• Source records
┄┄┄┄┄┄┄┄┄┄┄┄┄┄┄┄┄┄┄┄

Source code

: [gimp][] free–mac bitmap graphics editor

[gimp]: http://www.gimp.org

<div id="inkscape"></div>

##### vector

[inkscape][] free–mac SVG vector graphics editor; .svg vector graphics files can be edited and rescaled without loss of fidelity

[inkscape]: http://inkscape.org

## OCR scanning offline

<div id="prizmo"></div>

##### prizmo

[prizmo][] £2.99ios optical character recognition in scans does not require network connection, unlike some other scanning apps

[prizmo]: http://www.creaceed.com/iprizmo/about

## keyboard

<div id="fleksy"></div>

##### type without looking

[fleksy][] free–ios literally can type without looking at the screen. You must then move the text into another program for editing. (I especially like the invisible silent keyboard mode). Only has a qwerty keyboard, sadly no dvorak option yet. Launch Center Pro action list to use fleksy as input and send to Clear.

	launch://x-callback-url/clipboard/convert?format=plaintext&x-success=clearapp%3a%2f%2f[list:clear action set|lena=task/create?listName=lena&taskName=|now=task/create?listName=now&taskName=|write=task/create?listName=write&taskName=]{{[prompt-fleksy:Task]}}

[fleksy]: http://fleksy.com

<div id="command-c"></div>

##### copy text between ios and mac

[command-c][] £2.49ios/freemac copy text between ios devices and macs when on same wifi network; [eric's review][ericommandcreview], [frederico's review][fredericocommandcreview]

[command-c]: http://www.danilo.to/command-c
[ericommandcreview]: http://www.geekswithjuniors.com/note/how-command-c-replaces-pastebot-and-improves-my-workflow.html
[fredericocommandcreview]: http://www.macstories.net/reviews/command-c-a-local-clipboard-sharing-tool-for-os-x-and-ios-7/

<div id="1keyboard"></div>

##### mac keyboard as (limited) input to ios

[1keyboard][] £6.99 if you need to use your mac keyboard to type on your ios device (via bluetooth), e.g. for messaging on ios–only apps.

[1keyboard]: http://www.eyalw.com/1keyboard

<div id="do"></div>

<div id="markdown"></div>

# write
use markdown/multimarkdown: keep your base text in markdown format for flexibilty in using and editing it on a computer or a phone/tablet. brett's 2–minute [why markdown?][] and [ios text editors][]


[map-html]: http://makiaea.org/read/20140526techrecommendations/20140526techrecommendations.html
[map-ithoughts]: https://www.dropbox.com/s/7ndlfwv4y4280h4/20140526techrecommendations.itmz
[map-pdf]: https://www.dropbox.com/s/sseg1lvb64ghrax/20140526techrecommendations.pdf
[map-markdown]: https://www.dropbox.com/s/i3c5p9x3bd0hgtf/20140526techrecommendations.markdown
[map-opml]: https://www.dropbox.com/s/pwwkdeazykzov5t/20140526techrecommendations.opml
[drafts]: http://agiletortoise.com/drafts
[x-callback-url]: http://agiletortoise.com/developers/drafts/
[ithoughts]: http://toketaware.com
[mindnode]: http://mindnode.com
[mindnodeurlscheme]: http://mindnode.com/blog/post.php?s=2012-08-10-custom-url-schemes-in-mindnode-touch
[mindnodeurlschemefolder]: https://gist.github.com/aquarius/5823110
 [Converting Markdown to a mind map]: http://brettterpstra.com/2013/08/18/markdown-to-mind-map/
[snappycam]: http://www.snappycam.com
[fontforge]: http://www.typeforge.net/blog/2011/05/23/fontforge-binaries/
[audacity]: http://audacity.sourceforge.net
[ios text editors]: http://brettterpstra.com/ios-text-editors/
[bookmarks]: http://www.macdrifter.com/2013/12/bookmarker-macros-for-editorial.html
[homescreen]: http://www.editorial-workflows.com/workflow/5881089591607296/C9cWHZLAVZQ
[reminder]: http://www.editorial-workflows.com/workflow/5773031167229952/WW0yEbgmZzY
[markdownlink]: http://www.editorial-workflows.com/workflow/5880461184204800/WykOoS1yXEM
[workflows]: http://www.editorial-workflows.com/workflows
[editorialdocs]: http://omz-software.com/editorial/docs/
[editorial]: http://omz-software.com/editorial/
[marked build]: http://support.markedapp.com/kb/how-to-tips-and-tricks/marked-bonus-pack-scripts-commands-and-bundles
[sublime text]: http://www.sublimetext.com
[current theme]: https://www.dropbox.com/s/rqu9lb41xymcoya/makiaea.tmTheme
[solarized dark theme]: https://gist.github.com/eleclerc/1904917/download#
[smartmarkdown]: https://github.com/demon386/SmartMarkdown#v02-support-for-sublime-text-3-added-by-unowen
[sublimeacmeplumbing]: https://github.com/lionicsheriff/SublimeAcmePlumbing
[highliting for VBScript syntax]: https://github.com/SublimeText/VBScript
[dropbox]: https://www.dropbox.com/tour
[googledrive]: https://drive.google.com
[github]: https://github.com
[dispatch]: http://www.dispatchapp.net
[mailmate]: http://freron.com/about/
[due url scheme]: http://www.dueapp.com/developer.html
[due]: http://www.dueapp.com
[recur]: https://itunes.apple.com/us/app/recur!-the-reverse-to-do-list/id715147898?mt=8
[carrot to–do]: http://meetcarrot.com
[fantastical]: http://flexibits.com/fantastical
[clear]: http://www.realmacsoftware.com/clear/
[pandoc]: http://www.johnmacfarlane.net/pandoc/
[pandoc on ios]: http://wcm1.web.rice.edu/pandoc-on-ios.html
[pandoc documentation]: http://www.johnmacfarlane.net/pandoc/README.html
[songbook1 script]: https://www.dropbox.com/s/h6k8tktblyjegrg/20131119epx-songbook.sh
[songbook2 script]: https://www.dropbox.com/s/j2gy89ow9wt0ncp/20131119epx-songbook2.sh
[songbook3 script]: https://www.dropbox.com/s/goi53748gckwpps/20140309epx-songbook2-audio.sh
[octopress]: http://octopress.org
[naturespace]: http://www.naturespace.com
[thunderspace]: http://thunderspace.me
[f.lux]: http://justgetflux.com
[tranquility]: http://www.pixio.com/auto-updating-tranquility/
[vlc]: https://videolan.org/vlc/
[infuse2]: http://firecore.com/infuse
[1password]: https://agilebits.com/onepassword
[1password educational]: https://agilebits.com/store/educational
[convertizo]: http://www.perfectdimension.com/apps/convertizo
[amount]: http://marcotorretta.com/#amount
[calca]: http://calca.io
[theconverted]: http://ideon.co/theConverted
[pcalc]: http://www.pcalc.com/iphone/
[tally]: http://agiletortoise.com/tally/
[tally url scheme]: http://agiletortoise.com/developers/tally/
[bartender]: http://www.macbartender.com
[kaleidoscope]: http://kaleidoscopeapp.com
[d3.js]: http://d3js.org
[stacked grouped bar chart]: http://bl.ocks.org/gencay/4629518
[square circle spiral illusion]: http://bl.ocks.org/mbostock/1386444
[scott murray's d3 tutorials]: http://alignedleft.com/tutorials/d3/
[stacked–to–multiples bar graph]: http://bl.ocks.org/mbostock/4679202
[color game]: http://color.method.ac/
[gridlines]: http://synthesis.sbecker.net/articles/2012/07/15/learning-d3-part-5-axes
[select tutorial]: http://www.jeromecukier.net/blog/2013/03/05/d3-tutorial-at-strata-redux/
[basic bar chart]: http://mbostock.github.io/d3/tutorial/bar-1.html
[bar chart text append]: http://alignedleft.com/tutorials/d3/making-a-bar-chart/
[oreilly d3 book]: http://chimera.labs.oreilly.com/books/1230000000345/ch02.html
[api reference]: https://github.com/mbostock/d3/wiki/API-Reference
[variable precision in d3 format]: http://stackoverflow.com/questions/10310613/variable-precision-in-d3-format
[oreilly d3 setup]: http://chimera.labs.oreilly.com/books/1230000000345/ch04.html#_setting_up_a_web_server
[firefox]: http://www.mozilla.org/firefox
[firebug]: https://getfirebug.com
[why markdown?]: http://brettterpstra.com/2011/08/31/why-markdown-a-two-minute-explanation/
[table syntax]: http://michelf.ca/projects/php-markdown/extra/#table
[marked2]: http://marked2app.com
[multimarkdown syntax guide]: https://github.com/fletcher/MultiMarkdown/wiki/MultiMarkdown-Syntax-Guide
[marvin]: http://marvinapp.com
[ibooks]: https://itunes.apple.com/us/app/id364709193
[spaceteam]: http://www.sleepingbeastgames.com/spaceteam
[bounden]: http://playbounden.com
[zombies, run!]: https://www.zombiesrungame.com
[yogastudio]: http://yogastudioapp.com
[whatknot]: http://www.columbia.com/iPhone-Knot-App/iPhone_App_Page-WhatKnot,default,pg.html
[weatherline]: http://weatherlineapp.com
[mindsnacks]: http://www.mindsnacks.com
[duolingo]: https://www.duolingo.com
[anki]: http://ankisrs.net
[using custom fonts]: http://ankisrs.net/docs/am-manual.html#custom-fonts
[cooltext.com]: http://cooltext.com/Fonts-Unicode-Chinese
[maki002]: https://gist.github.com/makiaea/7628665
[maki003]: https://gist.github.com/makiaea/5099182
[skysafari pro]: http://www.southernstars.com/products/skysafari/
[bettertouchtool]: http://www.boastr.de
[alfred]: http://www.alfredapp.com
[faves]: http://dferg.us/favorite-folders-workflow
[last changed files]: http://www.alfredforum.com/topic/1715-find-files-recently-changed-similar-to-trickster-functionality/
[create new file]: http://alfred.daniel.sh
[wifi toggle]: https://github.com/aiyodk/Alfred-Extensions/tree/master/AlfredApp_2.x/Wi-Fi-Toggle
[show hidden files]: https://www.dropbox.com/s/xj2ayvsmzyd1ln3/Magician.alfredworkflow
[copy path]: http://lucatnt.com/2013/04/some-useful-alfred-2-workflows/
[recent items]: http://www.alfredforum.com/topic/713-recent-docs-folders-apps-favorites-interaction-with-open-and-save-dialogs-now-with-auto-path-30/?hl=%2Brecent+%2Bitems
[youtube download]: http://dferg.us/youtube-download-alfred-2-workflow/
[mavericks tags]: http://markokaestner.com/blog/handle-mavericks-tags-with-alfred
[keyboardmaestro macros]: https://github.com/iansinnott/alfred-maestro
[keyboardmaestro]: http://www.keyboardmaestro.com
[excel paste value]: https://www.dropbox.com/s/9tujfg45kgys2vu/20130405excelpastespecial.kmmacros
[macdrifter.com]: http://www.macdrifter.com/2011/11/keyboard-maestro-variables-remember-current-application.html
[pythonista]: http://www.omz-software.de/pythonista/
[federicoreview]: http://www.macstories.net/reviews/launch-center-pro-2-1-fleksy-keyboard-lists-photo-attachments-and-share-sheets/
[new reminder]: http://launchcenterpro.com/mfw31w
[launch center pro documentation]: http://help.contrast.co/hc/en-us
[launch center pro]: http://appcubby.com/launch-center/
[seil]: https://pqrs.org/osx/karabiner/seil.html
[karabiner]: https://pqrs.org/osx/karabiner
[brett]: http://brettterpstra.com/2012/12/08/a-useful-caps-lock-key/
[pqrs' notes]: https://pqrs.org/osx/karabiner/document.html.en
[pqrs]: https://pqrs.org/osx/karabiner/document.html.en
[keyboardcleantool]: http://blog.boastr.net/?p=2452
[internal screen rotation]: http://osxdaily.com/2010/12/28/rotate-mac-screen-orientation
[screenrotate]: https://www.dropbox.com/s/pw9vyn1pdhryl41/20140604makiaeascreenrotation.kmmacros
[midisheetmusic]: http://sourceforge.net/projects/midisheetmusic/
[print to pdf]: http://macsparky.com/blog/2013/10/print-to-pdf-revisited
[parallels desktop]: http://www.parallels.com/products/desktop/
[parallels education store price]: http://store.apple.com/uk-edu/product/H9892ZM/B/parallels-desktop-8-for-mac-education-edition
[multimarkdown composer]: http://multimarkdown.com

┄┄┄┄┄┄┄┄┄┄┄┄┄┄┄┄┄┄┄┄

• PROBLEM STATEMENT
Each line of the data that has the string "your" should be returned.

• EXERCISE ANSWER
[1keyboard][] £6.99 if you need to use your mac keyboard to type on your ios device (via bluetooth), e.g. for messaging on ios–only apps.
use markdown/multimarkdown: keep your base text in markdown format for flexibilty in using and editing it on a computer or a phone/tablet. brett's 2–minute [why markdown?][] and [ios text editors][]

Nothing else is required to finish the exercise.